EXCERPTED RECORDS START

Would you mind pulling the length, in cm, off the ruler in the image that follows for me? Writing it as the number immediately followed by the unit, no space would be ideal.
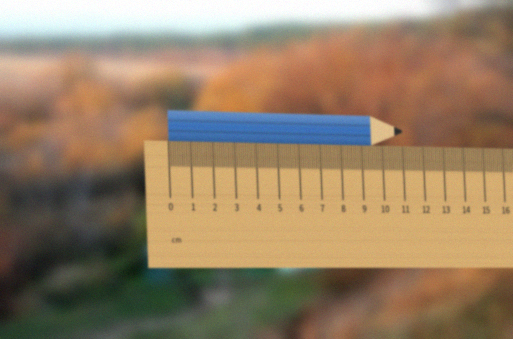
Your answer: 11cm
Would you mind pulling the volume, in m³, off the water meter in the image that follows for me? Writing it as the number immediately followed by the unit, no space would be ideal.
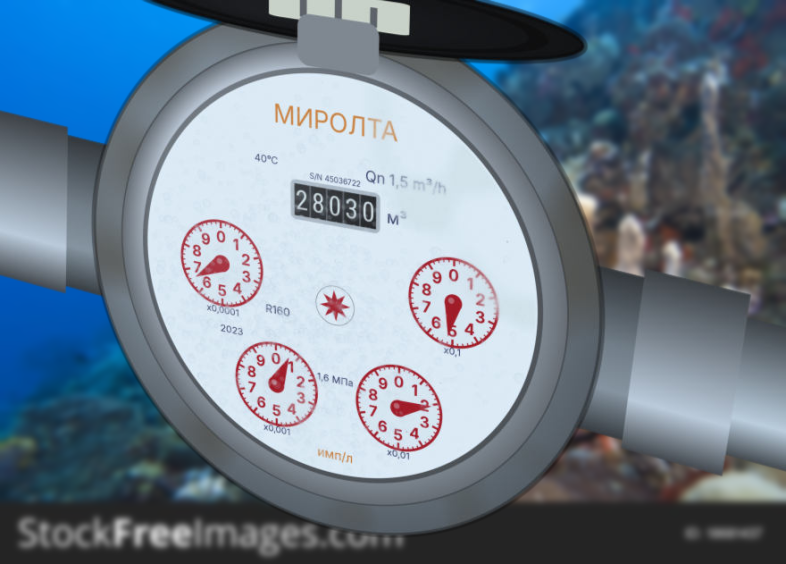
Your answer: 28030.5206m³
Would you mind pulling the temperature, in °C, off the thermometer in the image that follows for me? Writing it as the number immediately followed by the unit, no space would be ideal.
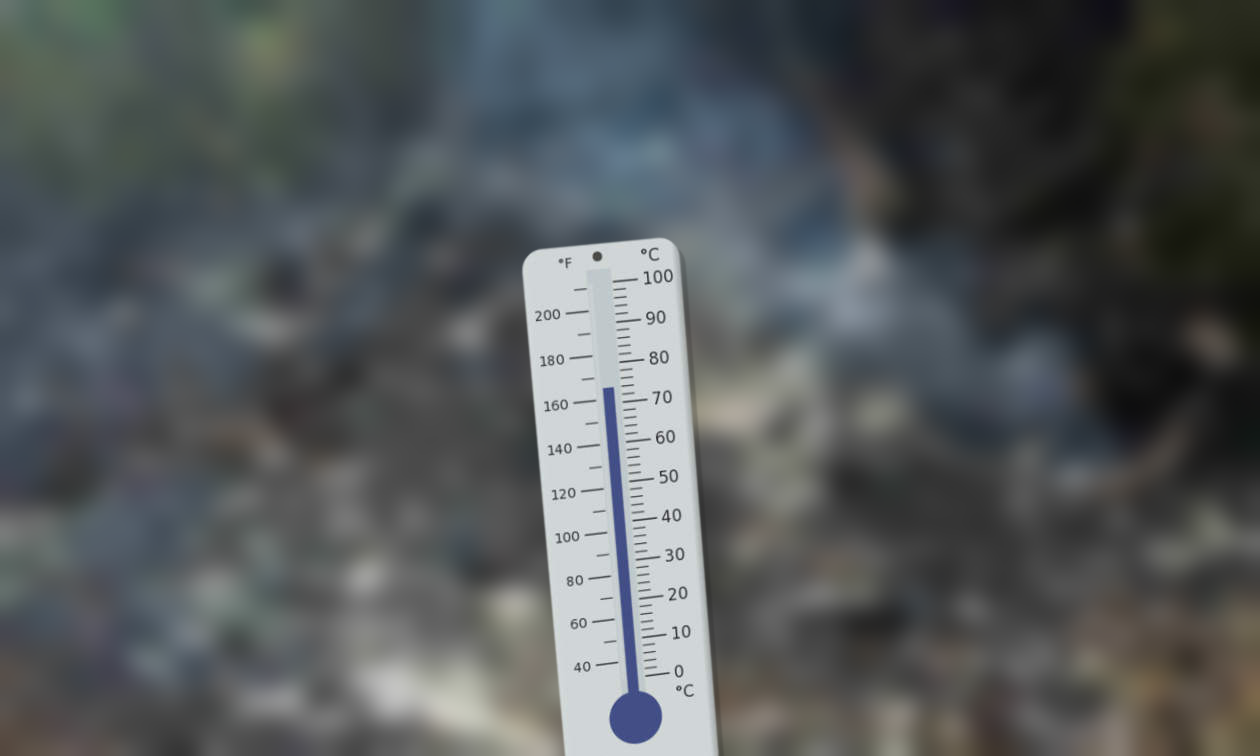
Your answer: 74°C
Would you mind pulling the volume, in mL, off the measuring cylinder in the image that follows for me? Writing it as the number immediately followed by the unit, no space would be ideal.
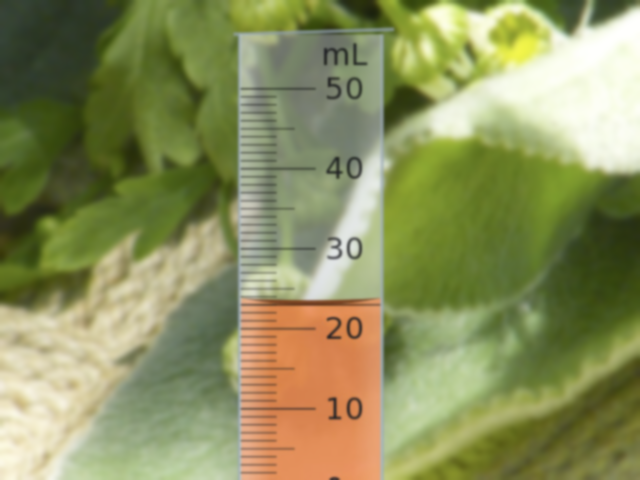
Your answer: 23mL
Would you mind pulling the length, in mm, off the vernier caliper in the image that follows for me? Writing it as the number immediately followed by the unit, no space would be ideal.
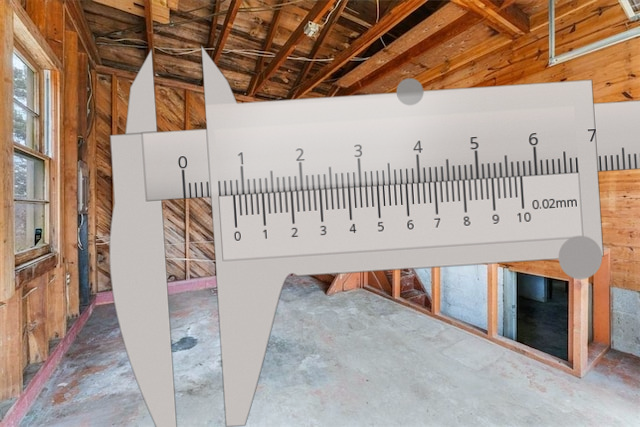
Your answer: 8.4mm
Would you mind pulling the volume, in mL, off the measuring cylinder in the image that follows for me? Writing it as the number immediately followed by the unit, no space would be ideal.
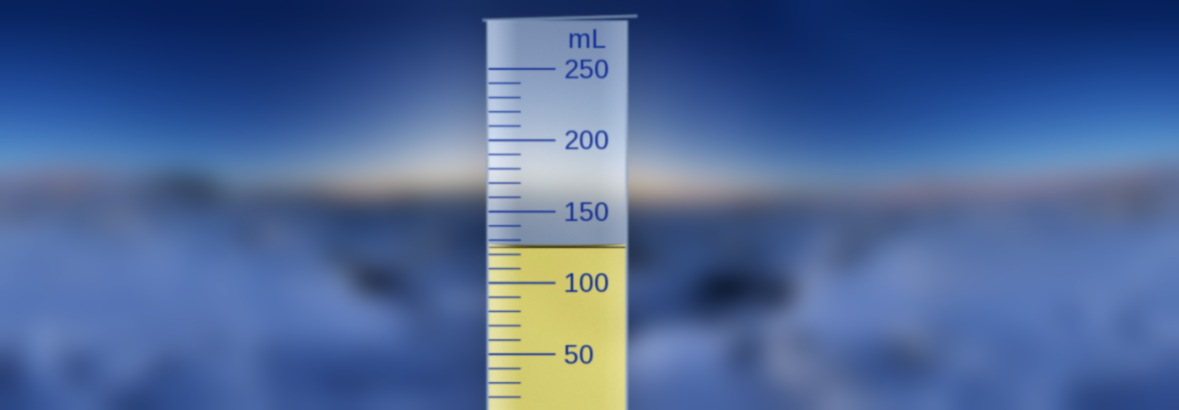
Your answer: 125mL
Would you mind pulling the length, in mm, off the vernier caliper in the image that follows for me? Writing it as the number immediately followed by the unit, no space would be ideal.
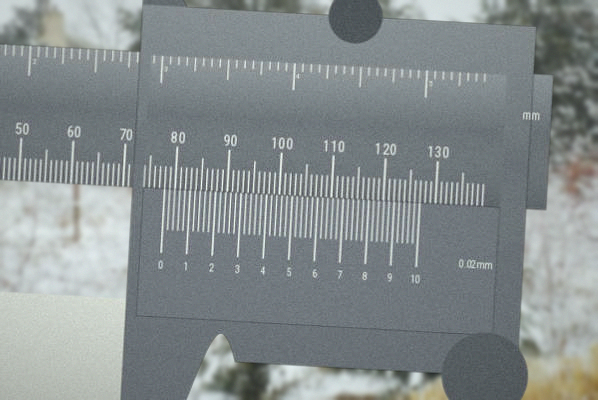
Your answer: 78.0mm
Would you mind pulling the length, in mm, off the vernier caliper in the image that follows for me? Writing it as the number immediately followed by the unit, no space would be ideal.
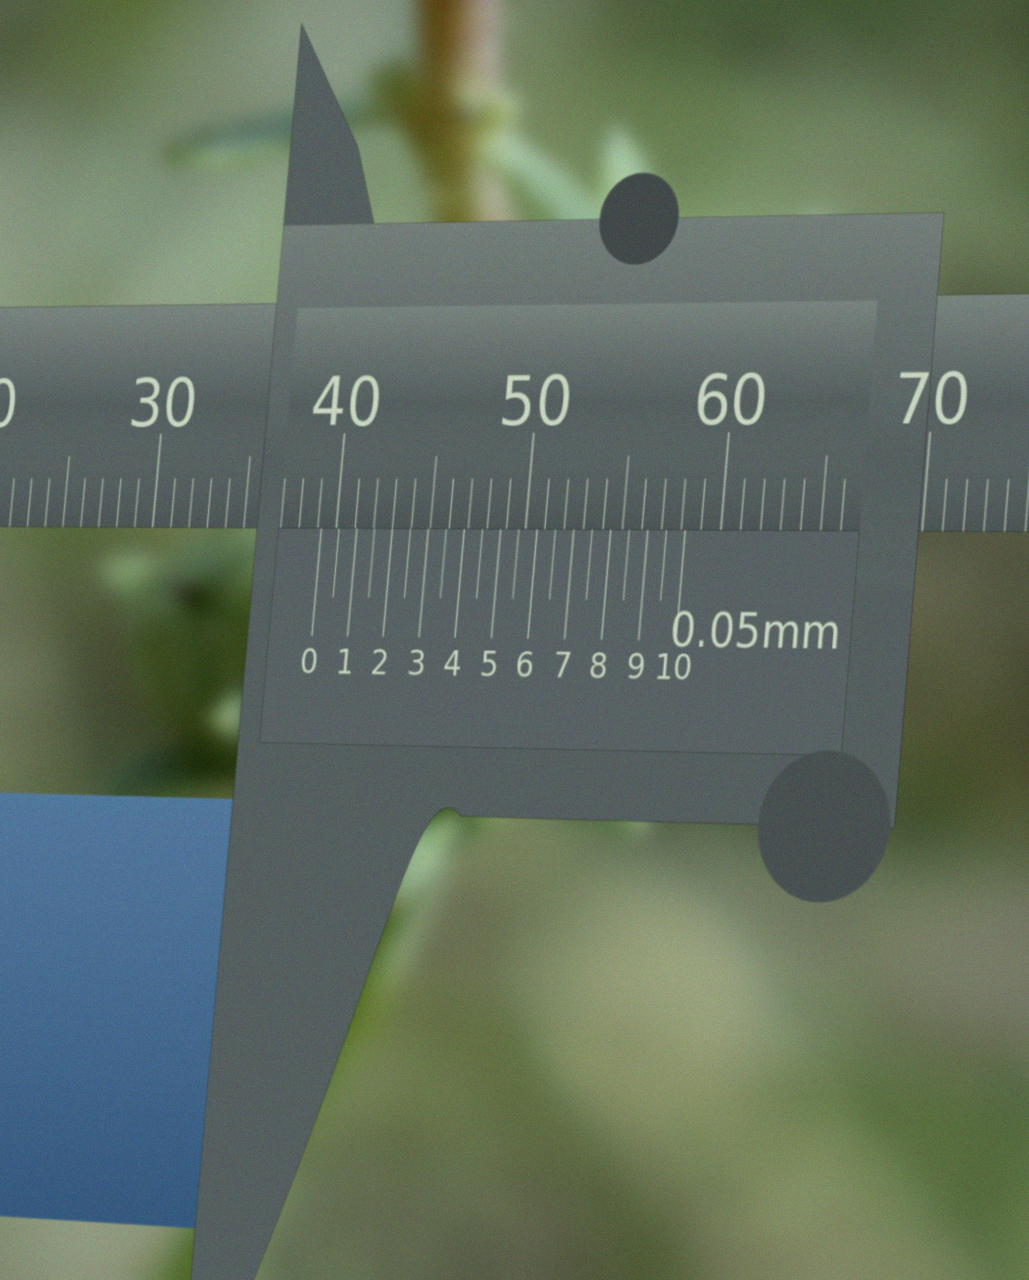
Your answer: 39.2mm
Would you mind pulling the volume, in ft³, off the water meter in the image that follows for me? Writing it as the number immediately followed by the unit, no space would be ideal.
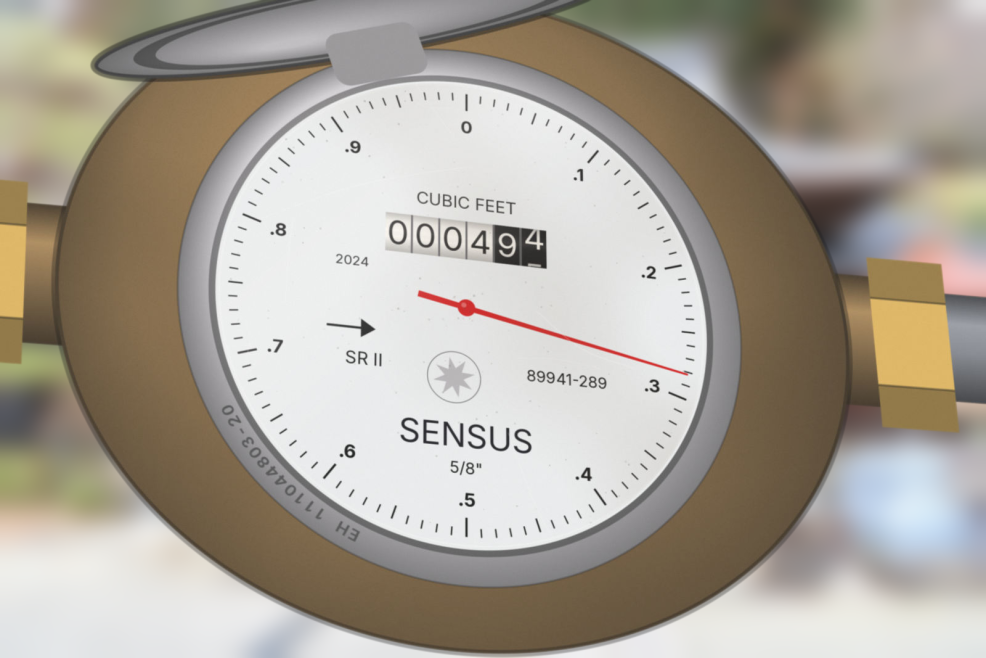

EXCERPTED RECORDS END

TASK DETAILS
Gather every line of the listing above that contains the word "water", and copy each one without changes.

EXERCISE SOLUTION
Would you mind pulling the volume, in m³, off the water meter in the image that follows for me? Writing it as the number immediately followed by the unit, no space would be ideal.
Would you mind pulling the volume, in ft³, off the water meter in the image that follows for me? Writing it as the number immediately followed by the unit, no space would be ideal.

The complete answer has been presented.